I'm not sure if revealing who the insurgents are counts as a spoiler. It's treated as such in the film, you don't find out the true purpose of these shadowy forces until the middle of Act 2, but Netflix's clunky automatic previews play the very scene it's revealed. So let's compromise and say that Bushwick taps into a theoretical new American Civil War, one that is becoming less theoretical now as Trump continues to refuse concession.

Bushwick is a smarter action movie than you think it is and dumber socio-political commentary than it wants to be. Milott and Murnion (along with cinematographer Lyle Vincent) know precisely how to put you — yes YOU, the viewer — into its characters' footsteps as it makes the most out of its "one-take" approach. (Edits are cleverly broken up by zoom-ins on stair steps, walls, and dark rooms. There is one instance of a cross-fade at the end of Act 2, which begins a new "take.")

XYZ Films

The film never forgets to shoot at eye-level. Through the camera, you always feel only as tall as the 5-foot-4 Snow, making the 6-foot-6 Bautista tower like an orcish giant. Bautista's wide shoulders take up so much onscreen real estate you often feel the need to look over his shoulders. This isn't a bug but a feature — his presence is a comfort, allowing you to believe that someone like Lucy, dwarfed by an oversized scarf when we meet her, has a fighting chance of making it alive.

While there's brains in Bushwick's filming, its political arguments are lacking. The movie's positions are obvious and lack subtlety, yet fall short of being meaningful. That the movie has a downer ending comes off more nihilistic than compelling. Again, it's hard without delving into spoilers as the film is keen to make its whole picture central to its dramatic tension. (Maybe don't watch the trailer.) But Bushwick makes it clear how left of center it falls on the blue/red spectrum, even if it flirts with a pro-gun narrative woven into the script.

Still, there's one bright spot, aside from Bautista's remarkable performance as an exposed bruise with a soul. In the film, Brooklyn is deemed "soft" by the villains for its "ethno-diversity," a delicious angle that should ding the scriptwriters if the real world didn't constantly underestimate the ballsiness of New Yorkers, the city's unity, and its willingness to fight.

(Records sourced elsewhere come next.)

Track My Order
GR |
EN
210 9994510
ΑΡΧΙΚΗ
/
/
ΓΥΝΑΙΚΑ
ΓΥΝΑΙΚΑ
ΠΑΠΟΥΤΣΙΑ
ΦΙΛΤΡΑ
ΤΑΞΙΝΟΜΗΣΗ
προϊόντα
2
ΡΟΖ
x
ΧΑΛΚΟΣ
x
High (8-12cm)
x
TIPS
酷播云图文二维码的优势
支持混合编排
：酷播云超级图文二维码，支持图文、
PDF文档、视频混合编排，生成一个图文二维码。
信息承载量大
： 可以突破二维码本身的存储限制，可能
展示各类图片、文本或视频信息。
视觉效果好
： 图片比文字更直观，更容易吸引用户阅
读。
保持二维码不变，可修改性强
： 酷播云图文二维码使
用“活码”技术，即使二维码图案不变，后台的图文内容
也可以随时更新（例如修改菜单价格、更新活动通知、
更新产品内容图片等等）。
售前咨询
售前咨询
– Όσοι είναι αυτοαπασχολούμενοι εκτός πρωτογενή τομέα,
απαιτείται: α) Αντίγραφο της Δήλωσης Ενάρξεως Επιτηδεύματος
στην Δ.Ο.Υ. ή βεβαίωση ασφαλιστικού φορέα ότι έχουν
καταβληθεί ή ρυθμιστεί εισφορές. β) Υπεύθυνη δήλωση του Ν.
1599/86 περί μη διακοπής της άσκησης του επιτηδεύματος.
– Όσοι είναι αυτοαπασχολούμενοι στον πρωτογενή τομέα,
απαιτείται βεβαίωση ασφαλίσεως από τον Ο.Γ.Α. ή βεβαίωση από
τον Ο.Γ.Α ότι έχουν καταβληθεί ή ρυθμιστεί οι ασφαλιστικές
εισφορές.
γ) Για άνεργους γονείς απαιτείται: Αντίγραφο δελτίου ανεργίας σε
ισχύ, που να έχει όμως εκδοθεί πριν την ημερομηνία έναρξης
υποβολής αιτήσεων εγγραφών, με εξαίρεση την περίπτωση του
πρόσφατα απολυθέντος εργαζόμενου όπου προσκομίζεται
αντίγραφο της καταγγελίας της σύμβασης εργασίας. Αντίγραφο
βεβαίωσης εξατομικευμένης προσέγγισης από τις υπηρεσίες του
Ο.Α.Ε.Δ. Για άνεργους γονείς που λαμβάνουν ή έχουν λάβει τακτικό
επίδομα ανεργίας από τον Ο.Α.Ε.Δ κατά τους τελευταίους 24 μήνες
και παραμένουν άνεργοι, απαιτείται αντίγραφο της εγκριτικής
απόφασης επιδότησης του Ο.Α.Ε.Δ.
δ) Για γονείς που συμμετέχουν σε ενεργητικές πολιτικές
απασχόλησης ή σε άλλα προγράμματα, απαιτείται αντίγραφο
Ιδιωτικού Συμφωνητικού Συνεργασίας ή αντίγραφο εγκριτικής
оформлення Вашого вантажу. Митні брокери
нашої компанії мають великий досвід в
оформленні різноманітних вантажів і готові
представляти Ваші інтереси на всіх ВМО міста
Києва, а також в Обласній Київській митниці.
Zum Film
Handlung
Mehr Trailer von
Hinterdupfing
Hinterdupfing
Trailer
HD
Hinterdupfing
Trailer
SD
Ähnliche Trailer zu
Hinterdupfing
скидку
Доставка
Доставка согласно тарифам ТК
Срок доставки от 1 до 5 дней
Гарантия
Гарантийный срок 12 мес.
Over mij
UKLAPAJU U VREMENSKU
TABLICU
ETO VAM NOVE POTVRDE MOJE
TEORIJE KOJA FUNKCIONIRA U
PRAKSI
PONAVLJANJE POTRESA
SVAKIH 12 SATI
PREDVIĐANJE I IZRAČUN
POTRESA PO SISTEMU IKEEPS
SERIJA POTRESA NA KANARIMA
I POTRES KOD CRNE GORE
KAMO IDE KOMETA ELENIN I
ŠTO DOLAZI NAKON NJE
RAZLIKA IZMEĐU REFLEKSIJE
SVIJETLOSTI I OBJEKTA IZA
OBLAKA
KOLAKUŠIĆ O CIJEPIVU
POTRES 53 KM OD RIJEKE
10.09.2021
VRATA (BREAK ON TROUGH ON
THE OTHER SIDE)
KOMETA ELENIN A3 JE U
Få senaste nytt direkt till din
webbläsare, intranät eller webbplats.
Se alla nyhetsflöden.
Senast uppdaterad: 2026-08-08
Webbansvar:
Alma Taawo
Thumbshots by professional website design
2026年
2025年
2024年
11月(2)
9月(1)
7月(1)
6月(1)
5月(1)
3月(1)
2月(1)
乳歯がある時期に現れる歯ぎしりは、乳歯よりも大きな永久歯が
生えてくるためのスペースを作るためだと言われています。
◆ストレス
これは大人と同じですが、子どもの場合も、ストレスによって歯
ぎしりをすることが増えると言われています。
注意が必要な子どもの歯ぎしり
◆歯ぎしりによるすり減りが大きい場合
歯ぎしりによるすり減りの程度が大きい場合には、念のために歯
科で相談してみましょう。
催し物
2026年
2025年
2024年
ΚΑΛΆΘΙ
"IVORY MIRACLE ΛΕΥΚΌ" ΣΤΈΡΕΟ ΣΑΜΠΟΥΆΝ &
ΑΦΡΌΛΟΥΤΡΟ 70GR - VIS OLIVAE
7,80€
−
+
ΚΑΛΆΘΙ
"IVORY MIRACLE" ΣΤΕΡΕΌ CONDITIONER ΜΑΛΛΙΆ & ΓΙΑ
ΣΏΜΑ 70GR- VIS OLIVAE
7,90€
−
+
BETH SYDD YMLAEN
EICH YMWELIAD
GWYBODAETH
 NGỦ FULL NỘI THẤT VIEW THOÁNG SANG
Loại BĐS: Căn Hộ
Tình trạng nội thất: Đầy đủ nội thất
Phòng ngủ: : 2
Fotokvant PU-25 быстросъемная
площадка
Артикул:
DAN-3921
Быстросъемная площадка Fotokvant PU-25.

In the end, Bushwick paints an ideal portrait of New York even when it is ugly, raw, and violent for the vast majority of its running time. There's a division in the city; no one believes a photogenic white girl like Lucy is native to the neighborhood, nor is there any sense of unity when bodega shop owners are knifed over candy. And if it weren't for Bautista, a half-Filipino actor, Bushwick would be uncomfortable given its antagonistic depiction of most people of color (at least before the true villains are revealed).

The movie doesn't properly earn its united front in the climax, when the diversity of the borough charges forward and takes cover behind playground slides and tree trunks. But maybe the movie doesn't have to because we know that New York always will.

Bushwick is streaming now on Netflix until November 23.